| PROMPT |
Among the records below, find the lines that hold the word "these" and report how many there are, with no other words.

Data extracted from a collection:

★ ★ ★ ★ ★ ★ ★

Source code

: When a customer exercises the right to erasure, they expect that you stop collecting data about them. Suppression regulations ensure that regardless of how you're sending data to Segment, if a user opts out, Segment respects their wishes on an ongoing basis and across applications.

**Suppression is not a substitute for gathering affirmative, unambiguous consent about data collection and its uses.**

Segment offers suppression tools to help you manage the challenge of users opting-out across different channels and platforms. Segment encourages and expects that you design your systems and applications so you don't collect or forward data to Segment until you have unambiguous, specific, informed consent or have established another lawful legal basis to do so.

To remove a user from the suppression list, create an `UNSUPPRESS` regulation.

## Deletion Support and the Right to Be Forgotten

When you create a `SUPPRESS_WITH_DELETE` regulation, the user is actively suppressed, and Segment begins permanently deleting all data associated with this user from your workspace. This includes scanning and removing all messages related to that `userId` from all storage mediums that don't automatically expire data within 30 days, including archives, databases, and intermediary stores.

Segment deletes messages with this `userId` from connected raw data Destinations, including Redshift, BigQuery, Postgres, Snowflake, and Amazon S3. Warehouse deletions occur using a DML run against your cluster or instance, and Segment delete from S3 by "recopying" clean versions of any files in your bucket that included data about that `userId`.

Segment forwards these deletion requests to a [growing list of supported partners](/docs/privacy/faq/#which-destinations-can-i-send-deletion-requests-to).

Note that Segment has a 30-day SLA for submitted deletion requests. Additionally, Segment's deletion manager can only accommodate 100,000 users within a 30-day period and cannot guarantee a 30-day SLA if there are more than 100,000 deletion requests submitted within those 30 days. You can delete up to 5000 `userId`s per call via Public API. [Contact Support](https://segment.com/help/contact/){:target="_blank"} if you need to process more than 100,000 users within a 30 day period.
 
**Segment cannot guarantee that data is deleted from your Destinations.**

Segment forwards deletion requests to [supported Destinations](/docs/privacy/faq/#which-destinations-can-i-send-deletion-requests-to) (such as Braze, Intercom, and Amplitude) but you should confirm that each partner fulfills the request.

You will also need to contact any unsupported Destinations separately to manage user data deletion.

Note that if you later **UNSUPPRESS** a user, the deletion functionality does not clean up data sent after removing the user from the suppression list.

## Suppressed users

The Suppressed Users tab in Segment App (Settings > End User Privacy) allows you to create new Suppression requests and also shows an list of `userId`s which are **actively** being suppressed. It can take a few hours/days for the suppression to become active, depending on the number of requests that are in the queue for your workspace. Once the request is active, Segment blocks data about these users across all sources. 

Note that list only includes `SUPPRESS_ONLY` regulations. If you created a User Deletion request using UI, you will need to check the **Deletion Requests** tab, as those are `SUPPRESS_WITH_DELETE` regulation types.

★ ★ ★ ★ ★ ★ ★

| RESULT |
2